「淑子、飯はまだかー」
義継は婆さんに叫ぶように言う。
暫く間を置いて、婆さんが、
「もうちょっと待ってね」と、言う。
食事をする居間で待っていると、料理はテーブルの上に置かれていった。今日は、豚肉の生姜焼きにキャベツとピーマンの炒め物だ。特別に難しい料理ではない。豚肉の生姜焼きは、豚肉に味醂と醬油に少量の砂糖を加えてフライパンで炒めれば良い。料理としては簡単な方で可なり美味しい。
実は此のメニュー、義継が独身で一人暮らしをしていた若き頃に作っていた物だ。其れが結婚後に妻となった淑子が受け継いで作るようになった。其の為、元を辿れば爺さんの味なのだ。
豚肉の生姜焼きを美味しく食べ始めた征一だが、ふと、義継に何か言ってみたくなった。
「爺さん、もし、戒律で肉が食えない人がイヌイットの暮らす北極で生きようとしたら、どうするんでしょう?」
「そうじゃな……、宗教の戒律に従ったら、死ぬしかないな。どうしても生きたきゃあ、戒を破って肉を食うしかない。だから宗教に拠る食の制限には、どうしても反対なのだ」
「そうですか。では、仏教で僧の肉食が禁止されてる事は?」此れは征一がずっと前から気になっていた事だ。
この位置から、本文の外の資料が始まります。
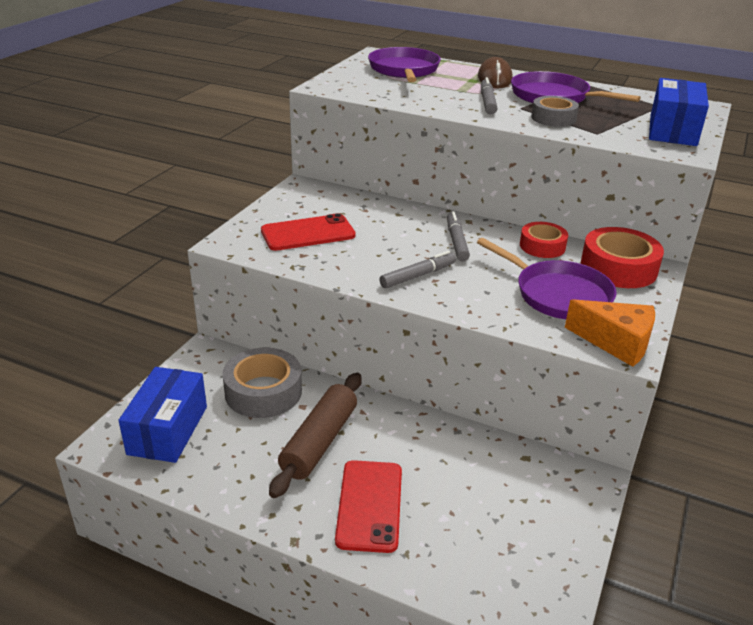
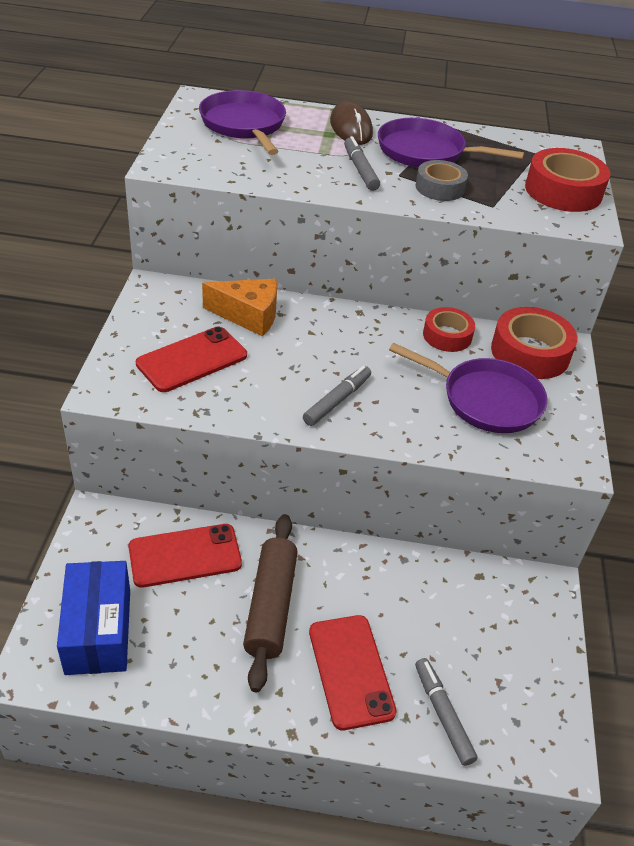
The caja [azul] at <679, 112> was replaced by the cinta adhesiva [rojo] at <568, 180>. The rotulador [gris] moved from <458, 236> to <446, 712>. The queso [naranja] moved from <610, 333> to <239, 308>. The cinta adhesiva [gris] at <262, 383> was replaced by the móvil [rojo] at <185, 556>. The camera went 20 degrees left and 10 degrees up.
「残念ながら、経文にはそんな事、書かれてない。釈尊が亡くなってからずっと後に決められた事だ」「そうですか。……本当は……、肉を食っちゃあかん経は聞いた事は無いのだが……」
「元々肉食厳禁なんぞ、釈尊は言ってない。だからそんな経文も無い」
「そうですか」
征一には、思うところがあった。
地球上には、農耕に向かない所がある。そんな所では、農作物に頼って生きてゆけない。寒過ぎる。暑過ぎる。そして乾燥し過ぎている。そんな所では肉しかない。肉を、食わねばどう生きれば良いのか? それでは、宗教は人にとっては生存を困難にさせてしまうのではないのか。
征一は、いつしか思うのも止め、只、食べる事に心を向けていく。
テーブルでは、祖父も祖母も豚の生姜焼きを食べている。其の食べ様から、美味しさが見て取れる。